GATE Gourmet managers yesterday continued to present their witness statements on the third day of the sacked Gate Gourmet workers employment tribunal in Reading.
They referred to the events of the 10th and 11th August when 800 workers were sacked and locked out.
Karon Curl, Human Resources officer of the transport section of Gate Gourmet at Heathrow airport, confirmed to the tribunal that she went to the training office on the 10th August and escorted about 30 people to the transport section.
She said that they were Gate Gourmet employees who worked at other departments plus some new employees.
The barrister for the locked out workers remarked: ‘That she had acquired 30 new workers immediately’.
Curl replied ‘Not new, all had their airside experience. They just came from different departments.’
It was put to her that a considerable degree of planning must have gone into providing airside passes and that the intention was to take over the jobs of the employees, that were in the canteen that morning.
Curl agreed that on the following day she was working with security at the car park entrance to deal with the afternoon shift.
She added that she had a list of workers and that the security guards checked the passes of anyone entering.
She said that if they didn’t have a pass, they would be referred to her and she would check the list and tell them if they were still employed or not.
In answer to a question of who grants airside passes, she replied that it was the British Airports Authority.
She confirmed that these passes were not transferable from one company to another – someone getting a pass whilst working for one company would have to re-apply if they moved to another company.

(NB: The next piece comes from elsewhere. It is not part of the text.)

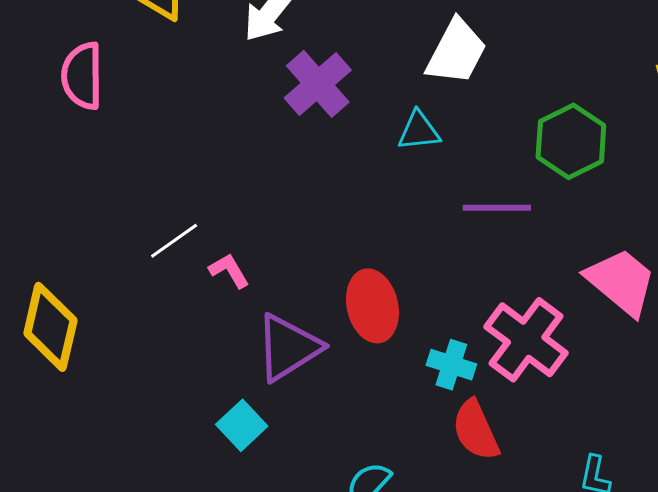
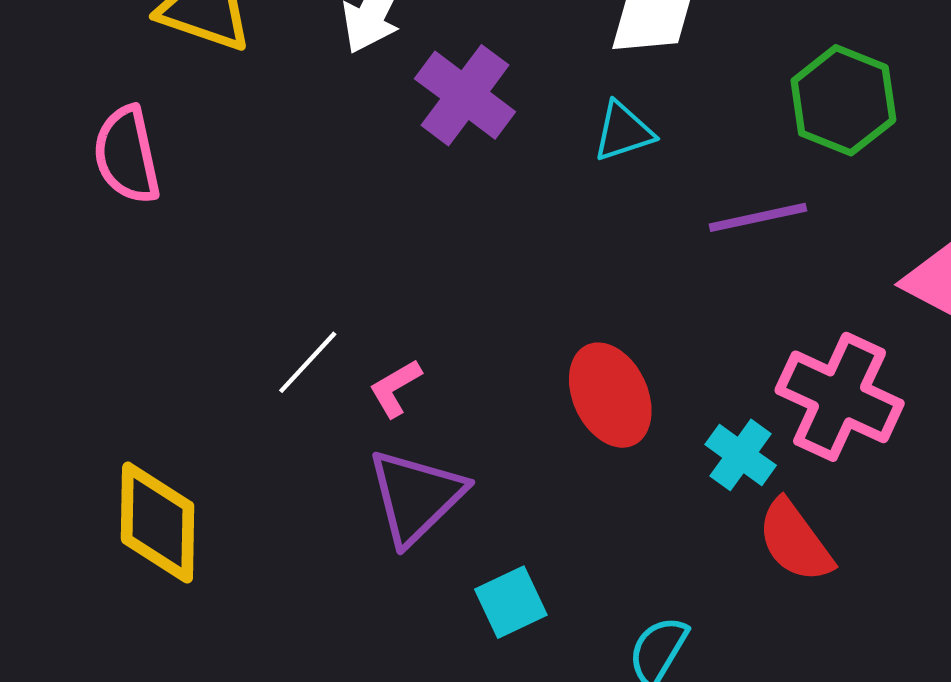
pink L-shape: (229, 271) -> (395, 388), turned -78
purple triangle: (288, 347) -> (416, 496), moved
cyan cross: (451, 365) -> (741, 455), turned 30
cyan square: (242, 425) -> (511, 602), moved, turned 30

Gate Gourmet transport department duty manager David Rodgers was asked how many Gate Gourmet-owned Versa Logistics staff were waiting off site to come in on the 10th August.
He said: ‘I would guess about twenty.’
Rodgers was asked if he had been briefed by senior management that staff would be dismissed if they took industrial action.
He replied: ‘No.’
Narinder Hayer, a manager in the despatch department was questioned over the use of seasonal workers.
He stated that his department did not take on seasonal workers and he had not briefed staff that seasonal workers were coming in.
He claimed not to have known that they were coming into his department on the 10th August until just before they arrived.
He stated that he noticed that the staff had stopped working and that some told him that they were worried about their jobs because temporary staff were coming in.
Gate Gourmet shift controller Kuldip Shukla confirmed that the employment of seasonal workers was different than in previous years.
Previously, seasonal workers had been mainly drawn from the sons and daughters, and other relatives, of existing staff and employed to cover the busy summer season.
‘That year was different’, he said.
Harbinder Mian, production manager, was asked was it unusual to have seasonal workers on August 10th when usually they are from mid-June to mid-September. She said ‘the difference was that we were in a survival plan.’
She added: ‘The ladies told me they weren’t refusing to work.’
The tribunal chairman remarked: ‘A constant theme in what you are saying is that they were not refusing to go to work.’
Rajbir Johal, an office controller, said: ‘When we were taking the ID passes from the workers, two or three ladies said “Can we return to work?” they were so shocked they didn’t expect this would happen.
Their feelings were they wanted to go back to work.’
Johal said that Mrs Brar had phoned up and asked what to do as she was on leave.
Johal added that she told her that before she could come to work she would be asked whether she was with the union or the management.